Покончив с этим, Люкориф снова опустился на четвереньки. Его оружие оставалось в ножнах, но когти окрасились алым. Раздраженно рыкнув, он дернул ногой, вытряхивая застрявший между когтями ступни кусок мяса. Коридор превратился в бойню, усыпанную обрывками одежды. Прислушавшись, он уловил шум шагов приближавшихся смертных. Их поступь была слишком легкой, чтобы принадлежать Астартес. Охотничий азарт обжег раптора, скорчившегося в разлитой крови. Предвкушение холодком пробежало по телу, когти дрогнули от чувства неутоленного голода.
Он произнес: «Охотничье зрение», но из динамиков шлема вылетело только хриплое горловое пощелкивание и рычание. Сейчас, когда раптора охватила ярость, его нострамский звучал не лучше, чем у Вораши. Он ощутил, как густая липкая слюна заполняет пространство между языком и нёбом.
Охотничье зрение залило коридор всеми оттенками серого.
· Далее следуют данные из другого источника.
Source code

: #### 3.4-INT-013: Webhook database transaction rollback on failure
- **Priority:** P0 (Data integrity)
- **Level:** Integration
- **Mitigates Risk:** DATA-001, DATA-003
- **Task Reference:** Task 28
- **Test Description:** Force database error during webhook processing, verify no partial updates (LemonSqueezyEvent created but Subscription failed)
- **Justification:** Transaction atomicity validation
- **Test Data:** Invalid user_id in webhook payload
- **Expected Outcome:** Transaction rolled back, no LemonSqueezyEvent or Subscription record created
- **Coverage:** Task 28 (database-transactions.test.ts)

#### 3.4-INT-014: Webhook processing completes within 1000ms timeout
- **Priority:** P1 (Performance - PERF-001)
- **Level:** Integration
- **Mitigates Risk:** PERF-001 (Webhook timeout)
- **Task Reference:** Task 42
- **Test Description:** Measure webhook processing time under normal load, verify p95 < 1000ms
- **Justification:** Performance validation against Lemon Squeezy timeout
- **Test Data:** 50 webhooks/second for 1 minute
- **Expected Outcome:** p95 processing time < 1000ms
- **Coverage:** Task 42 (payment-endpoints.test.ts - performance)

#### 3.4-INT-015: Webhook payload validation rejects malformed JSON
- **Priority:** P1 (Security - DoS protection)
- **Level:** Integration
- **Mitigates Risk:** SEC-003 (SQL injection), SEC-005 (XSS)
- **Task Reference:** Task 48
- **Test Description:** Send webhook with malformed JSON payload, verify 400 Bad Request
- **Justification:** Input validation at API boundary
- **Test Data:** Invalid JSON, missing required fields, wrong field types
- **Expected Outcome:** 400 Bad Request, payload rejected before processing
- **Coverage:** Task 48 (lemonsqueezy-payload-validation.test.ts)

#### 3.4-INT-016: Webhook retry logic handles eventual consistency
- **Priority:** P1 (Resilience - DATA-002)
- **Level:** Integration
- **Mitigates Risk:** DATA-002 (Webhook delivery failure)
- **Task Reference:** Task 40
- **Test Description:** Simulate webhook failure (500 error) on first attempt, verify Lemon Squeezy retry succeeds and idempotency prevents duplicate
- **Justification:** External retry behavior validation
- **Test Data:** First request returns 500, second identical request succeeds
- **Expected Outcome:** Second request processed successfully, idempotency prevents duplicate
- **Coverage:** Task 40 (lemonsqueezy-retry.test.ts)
Даже рассыпанные вокруг тела размылись, став мутными пятнами в бесцветном месиве. Лишь когда враг показался из-за угла, глазные линзы осветились движением и жизнью — острые вспышки белого в сером ничто. Многие воины Восьмого легиона настраивали шлемы так, чтобы отслеживать тепло или движение. Люкориф из Кровоточащих Глаз предпочитал все делать по-своему. Он следил за визуализацией звуков. Человекоподобные силуэты, мелькавшие перед глазами, складывались из шороха шагов и ударов сердец, усиленных голосами и треском винтовочных выстрелов.
Раптор встретил их торжествующим криком и ринулся вперед, взмыв над полом на реактивной тяге и обнажив оружие.
Талос поднял за волосы отсеченную голову, не обращая внимания на льющуюся из шеи слабую струйку. Удар не был чистым, и силовой меч не прижег обрубок. Когда голова женщины скатилась с плеч, коридор забрызгало кровью. Тело рухнуло на пол комом смуглой плоти и смятой ткани.
Пророка вряд ли можно было назвать экспертом в подобных вопросах — и выражение лица мертвой женщины с отвисшей челюстью и закатившимися глазами тоже осложняло дело, — однако при жизни она, вероятно, была красива. Используя волосы своего трофея как веревку, Талос привязал голову к одной из цепей на поясе. Голова закачалась, постукивая об уже висевшие там черепа. По бедру и наголеннику потекла кровь, но Повелитель Ночи даже не заметил этого.